You see, the live bacteria in fermented foods play an important role in supporting your microbiome. What's your microbiome you ask? Well, it was a popular topic of discussion at the recent Academy of Nutrition and Dietetics' Annual Food and Nutrition Conference and for good reason. Your microbiome is a community of microorganisms that symbiotically live within us and a growing number of studies suggest our microbiome plays an important role in many of our bodily functions including digestion, metabolism, brain function, immunity and more. You can support your microorganism community in many ways, which include avoiding unnecessary antibiotics, antibacterial cleaners and, yes, avoiding highly-processed, nutrient-lacking foods.

Boost your natural flora by consuming probiotic-rich fermented foods that are often made from prebiotic (food for the microbiome) rich vegetables. Here are five must-try fermented foods to help you fight the flu:

Yogurt and Kefir: Both are fermented milk products. When purchasing yogurt or Kefir, look for products made using the L.acidophilus bacteria cultures and make sure it contains "live cultures" which will be labeled on the product. Pasteurization kills the bacteria so probiotic-rich options are cultured after pasteurization to maintain the integrity of the bacteria. Stick with plain, unflavored products to avoid their sugar-laden counterparts.

Pickles: Cucumbers, beets, carrots and more; pickled foods are rich in probiotics. Again, buy pasteurized, refrigerated pickles (instead of the shelf varieties) or make them yourself. Most probiotic rich pickles use a simple, vinegar-free brine of salt, water and spices.

Fermented Cabbage: Kimchi is a Korean condiment made from fermented cabbage, vegetables, garlic, ginger and lots of spice. It can be found in the refrigerator section of your grocery store or any Asian markets. If you can't handle the heat of Kimchi, sauerkraut is the solution. Also available in the refrigerator section of your grocer (avoid shelf stable pasteurized versions), sauerkraut is quite simply cabbage that is fermented in brine. Sauerkraut is also a great, inexpensive beginner fermented food you can easily make yourself. All you need is a jar of cabbage and salt. Here is a great recipe to take your through the steps.

Kombucha: A fermented tea with a bounty of health benefits. Bacteria and yeast in the form of a SCOBY are used along with sugar to ferment the tea. Think of it as a sour, vinegar-like fizzy soda. You can flavor the tea to make it more appealing or use it in place of vinegar in a salad dressing. Kombucha is available at most health stores in the refrigerated beverage section. Here is a recipe for DIY kombucha, which is a fun kitchen experiment.

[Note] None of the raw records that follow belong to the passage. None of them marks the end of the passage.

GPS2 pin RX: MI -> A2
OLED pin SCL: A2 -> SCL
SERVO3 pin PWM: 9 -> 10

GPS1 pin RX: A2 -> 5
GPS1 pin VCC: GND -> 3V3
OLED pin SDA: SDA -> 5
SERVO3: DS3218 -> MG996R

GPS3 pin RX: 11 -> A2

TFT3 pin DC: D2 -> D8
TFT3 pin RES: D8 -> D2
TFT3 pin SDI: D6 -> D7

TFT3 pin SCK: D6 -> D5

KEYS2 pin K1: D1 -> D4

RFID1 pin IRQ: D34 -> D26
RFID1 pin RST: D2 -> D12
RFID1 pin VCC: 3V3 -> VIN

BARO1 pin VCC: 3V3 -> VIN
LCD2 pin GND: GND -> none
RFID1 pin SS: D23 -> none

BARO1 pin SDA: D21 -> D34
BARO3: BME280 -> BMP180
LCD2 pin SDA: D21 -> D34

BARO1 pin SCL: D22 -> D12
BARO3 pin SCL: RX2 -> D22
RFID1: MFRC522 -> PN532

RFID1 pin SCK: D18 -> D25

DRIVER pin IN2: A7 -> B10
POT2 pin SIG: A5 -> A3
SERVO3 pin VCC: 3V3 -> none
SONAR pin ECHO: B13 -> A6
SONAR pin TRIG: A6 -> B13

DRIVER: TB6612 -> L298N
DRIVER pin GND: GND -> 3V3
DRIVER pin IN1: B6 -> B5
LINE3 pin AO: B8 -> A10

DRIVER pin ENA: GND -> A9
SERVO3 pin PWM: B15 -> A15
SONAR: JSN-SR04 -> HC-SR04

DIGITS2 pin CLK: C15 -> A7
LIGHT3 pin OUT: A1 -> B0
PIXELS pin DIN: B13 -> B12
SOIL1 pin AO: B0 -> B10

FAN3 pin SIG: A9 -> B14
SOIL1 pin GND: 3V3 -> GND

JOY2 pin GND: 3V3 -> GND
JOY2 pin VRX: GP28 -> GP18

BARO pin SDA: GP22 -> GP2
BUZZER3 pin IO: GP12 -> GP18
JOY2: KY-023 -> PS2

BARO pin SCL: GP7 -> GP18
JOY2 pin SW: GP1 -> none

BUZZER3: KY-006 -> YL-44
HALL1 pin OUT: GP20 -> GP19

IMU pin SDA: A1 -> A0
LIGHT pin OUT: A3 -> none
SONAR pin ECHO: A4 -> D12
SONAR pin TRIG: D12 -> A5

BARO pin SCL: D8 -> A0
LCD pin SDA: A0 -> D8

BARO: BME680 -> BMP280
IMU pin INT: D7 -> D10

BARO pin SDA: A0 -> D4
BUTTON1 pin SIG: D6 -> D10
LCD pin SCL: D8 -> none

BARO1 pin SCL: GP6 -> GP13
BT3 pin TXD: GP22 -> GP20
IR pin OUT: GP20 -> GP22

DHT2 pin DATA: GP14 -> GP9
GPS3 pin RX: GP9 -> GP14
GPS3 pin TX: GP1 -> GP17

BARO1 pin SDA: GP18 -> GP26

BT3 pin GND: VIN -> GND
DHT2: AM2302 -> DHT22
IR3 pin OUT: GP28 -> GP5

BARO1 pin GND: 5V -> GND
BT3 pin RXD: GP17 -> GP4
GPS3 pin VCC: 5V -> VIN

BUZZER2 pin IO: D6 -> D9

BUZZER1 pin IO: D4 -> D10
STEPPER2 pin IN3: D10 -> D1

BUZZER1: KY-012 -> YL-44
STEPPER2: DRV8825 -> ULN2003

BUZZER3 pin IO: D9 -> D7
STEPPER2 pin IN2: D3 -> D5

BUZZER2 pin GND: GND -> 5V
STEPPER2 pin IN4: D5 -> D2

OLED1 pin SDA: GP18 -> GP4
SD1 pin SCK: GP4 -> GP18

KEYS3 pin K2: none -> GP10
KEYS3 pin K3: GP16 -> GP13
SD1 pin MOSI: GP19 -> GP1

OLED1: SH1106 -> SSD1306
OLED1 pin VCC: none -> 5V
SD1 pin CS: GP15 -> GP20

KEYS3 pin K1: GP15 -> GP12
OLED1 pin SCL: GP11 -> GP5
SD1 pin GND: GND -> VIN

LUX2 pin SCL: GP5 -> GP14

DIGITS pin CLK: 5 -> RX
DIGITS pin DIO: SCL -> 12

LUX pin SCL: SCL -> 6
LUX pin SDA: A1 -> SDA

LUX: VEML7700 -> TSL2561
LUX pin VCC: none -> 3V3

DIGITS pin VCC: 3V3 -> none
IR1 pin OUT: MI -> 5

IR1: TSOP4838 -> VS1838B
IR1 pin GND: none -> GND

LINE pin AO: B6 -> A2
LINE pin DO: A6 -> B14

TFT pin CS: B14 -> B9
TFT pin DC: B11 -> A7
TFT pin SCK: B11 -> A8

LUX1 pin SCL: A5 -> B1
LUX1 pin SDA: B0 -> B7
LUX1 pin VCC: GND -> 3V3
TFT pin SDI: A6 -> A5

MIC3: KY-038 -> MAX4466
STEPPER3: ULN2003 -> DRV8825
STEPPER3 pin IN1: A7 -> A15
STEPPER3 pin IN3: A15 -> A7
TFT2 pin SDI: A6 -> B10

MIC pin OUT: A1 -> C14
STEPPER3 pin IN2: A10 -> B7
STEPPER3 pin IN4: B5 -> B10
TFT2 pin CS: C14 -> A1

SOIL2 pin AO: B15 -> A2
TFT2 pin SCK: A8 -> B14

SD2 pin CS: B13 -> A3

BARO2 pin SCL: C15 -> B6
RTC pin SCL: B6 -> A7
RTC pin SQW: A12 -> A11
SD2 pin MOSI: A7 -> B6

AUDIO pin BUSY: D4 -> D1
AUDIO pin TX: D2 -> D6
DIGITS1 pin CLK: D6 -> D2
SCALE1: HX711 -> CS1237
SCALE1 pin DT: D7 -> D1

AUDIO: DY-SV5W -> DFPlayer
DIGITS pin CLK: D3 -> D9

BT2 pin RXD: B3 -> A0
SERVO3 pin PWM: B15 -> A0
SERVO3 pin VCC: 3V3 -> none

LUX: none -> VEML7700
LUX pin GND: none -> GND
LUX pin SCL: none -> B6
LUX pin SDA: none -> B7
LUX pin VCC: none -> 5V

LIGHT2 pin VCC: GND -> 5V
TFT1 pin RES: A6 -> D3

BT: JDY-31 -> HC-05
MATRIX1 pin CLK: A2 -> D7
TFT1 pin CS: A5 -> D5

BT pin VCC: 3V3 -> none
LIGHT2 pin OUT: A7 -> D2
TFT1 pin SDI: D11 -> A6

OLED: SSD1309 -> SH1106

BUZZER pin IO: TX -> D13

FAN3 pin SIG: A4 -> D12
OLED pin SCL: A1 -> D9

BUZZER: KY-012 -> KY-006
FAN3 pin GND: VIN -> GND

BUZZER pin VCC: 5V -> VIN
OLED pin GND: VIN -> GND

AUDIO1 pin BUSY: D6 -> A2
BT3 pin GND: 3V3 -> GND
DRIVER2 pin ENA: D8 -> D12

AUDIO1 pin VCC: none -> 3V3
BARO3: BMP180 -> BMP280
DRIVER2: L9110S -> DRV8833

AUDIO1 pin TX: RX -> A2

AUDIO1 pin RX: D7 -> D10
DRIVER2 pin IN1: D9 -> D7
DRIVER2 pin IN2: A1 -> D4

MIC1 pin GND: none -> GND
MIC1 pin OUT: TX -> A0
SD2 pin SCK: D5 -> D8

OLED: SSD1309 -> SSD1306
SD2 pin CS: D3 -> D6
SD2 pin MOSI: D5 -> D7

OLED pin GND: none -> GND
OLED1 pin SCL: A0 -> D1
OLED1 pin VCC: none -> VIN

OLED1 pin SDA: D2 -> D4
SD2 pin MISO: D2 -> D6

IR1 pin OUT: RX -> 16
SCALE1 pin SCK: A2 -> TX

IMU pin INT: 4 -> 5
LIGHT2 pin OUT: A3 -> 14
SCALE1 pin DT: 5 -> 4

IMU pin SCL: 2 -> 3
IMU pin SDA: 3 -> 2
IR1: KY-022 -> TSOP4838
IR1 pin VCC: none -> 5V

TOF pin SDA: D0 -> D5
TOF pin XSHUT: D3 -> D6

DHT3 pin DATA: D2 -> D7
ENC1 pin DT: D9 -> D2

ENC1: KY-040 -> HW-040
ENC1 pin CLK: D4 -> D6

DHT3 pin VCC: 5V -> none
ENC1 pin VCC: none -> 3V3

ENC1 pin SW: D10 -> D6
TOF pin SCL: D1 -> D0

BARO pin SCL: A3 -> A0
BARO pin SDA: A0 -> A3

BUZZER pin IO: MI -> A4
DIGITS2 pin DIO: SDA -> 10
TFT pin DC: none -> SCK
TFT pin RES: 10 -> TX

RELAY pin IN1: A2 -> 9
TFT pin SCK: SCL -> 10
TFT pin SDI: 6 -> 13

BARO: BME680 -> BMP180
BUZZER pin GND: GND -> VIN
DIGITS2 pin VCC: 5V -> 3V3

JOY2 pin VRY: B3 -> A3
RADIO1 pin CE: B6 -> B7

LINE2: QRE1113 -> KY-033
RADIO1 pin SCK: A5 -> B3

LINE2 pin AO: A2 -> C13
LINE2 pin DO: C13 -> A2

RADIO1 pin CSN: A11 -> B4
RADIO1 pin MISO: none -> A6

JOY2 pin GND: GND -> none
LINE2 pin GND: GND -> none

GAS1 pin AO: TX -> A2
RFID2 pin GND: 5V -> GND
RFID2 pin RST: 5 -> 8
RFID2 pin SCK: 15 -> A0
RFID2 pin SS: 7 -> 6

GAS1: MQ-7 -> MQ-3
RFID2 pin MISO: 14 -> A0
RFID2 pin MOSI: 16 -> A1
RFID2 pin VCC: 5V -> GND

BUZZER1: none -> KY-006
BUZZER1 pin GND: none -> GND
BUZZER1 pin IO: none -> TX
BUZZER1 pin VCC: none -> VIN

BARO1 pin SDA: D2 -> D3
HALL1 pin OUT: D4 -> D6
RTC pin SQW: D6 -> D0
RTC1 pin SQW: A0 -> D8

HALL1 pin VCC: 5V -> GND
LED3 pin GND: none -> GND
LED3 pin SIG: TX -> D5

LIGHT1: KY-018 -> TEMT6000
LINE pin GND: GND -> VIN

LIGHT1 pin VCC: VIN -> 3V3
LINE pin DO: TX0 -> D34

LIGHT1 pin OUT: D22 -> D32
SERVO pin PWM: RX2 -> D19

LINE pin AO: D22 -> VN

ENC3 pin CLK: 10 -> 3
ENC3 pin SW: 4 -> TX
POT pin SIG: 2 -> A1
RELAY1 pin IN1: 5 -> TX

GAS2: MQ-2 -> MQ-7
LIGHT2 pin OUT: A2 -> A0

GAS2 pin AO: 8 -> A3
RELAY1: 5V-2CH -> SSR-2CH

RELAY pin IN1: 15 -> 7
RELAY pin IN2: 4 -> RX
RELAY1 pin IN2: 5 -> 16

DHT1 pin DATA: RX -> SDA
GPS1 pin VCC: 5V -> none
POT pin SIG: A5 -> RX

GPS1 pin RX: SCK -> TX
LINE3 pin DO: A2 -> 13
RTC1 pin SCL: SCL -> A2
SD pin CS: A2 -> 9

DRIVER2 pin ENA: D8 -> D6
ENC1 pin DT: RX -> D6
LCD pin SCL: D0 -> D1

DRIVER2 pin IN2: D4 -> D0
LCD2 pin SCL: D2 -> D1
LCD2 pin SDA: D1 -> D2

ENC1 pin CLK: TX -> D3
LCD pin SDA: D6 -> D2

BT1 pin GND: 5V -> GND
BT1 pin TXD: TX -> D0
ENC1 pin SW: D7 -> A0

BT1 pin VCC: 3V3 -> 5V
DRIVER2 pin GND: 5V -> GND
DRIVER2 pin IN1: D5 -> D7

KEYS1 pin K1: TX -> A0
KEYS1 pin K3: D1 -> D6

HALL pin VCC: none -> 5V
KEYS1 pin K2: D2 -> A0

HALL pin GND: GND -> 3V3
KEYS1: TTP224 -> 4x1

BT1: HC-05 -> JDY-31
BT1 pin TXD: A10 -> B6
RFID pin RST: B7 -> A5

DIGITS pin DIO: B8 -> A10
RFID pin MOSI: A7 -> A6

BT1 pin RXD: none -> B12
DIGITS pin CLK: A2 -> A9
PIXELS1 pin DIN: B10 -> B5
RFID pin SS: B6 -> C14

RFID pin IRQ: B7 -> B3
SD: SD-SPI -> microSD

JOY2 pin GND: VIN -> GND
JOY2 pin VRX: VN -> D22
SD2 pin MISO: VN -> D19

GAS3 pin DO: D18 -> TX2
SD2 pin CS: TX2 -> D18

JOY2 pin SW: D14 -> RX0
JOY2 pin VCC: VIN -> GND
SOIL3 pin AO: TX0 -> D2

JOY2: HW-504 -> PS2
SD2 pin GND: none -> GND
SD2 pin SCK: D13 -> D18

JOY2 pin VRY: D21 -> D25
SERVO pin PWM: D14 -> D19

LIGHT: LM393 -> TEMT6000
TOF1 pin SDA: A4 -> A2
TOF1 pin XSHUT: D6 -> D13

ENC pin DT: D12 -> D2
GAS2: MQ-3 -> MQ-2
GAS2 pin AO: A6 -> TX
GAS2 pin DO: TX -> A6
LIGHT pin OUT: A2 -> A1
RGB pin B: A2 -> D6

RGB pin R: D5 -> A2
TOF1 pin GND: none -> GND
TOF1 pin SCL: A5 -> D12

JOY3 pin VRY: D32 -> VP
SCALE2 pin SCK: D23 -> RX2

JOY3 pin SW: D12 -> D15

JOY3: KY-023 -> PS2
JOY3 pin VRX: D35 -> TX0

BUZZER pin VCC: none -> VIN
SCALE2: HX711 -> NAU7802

Fermented Soy: Soy is fermented to make it more appropriate for human consumption and the result is a probiotic-rich food. Miso, tempeh, tofu and natto are all types of fermented soy products. Considering soy is a highly genetically modified food, it is good to choose organic products over their conventional counterparts. Avoid cooking fermented soy products at high heat as it will kill the healthy bacteria. For example, whisk miso into warm water instead of cooking it in boiling water.